**INPUT FOR THIS TASK:**
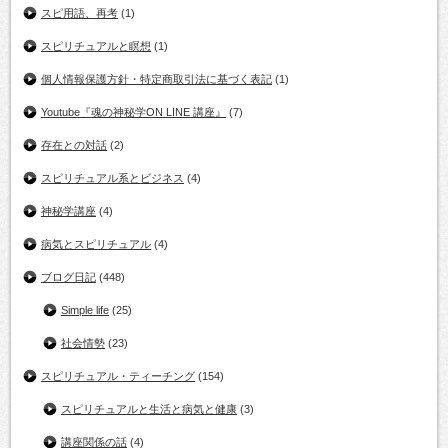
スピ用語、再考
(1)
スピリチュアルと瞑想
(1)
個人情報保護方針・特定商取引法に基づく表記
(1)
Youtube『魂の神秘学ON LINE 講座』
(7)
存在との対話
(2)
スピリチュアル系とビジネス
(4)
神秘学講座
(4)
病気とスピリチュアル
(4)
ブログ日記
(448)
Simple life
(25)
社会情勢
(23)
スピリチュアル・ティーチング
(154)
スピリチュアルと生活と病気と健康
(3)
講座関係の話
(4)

* * *

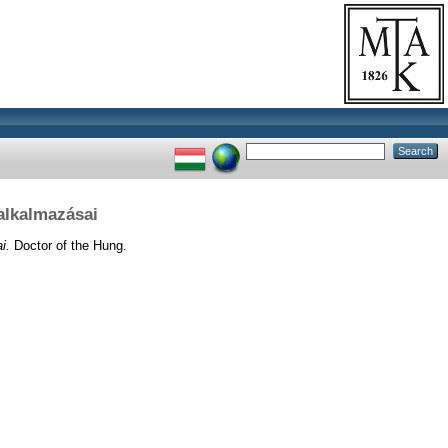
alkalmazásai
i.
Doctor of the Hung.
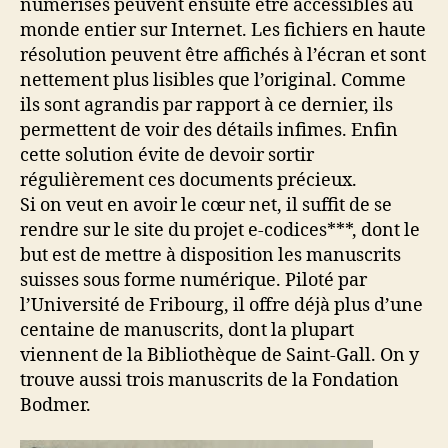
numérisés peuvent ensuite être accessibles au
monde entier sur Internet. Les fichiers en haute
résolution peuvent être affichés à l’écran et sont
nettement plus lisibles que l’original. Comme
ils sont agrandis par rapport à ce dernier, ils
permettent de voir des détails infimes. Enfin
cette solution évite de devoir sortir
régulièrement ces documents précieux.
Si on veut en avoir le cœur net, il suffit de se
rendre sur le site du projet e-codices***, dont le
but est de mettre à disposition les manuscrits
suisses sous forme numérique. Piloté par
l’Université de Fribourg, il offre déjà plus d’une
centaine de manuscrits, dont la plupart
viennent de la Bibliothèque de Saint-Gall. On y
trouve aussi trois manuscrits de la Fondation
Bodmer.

...

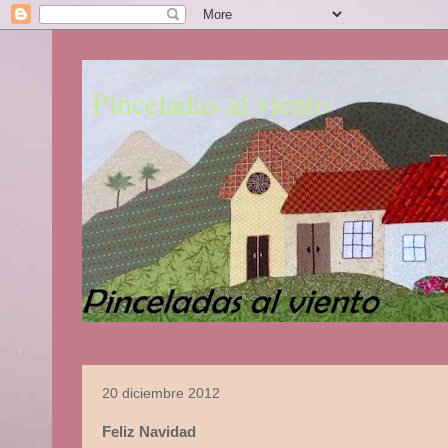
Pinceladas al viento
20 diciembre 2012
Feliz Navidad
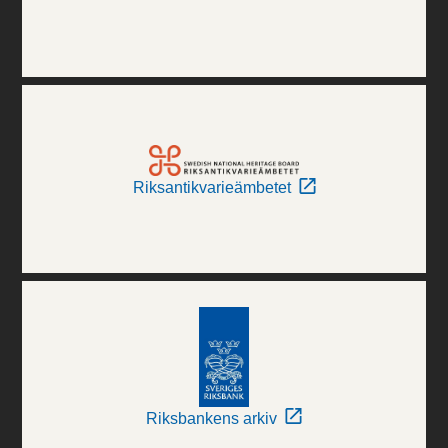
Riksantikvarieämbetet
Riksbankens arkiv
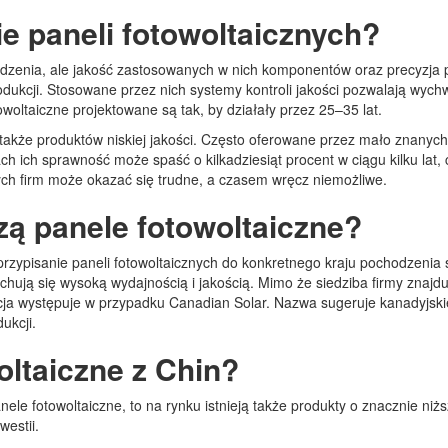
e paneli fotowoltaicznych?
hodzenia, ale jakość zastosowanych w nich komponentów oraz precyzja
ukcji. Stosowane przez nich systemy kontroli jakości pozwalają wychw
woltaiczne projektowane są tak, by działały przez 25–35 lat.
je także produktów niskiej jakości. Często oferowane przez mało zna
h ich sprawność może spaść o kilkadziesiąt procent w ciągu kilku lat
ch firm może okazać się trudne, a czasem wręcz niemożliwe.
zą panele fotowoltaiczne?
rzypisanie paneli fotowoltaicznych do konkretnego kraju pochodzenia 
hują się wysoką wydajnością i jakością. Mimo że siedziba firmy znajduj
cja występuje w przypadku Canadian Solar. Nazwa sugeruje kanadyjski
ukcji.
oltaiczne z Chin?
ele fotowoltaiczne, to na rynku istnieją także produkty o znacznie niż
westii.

**AIM OF THE TASK:**
Extract from the records above the lines from the one containing "cette solution évite de devoir sortir" to the one containing "l’Université de Fribourg, il", both lines included, exactly as they appear and with nothing else.

**EXPECTED ANSWER:**
cette solution évite de devoir sortir
régulièrement ces documents précieux.
Si on veut en avoir le cœur net, il suffit de se
rendre sur le site du projet e-codices***, dont le
but est de mettre à disposition les manuscrits
suisses sous forme numérique. Piloté par
l’Université de Fribourg, il offre déjà plus d’une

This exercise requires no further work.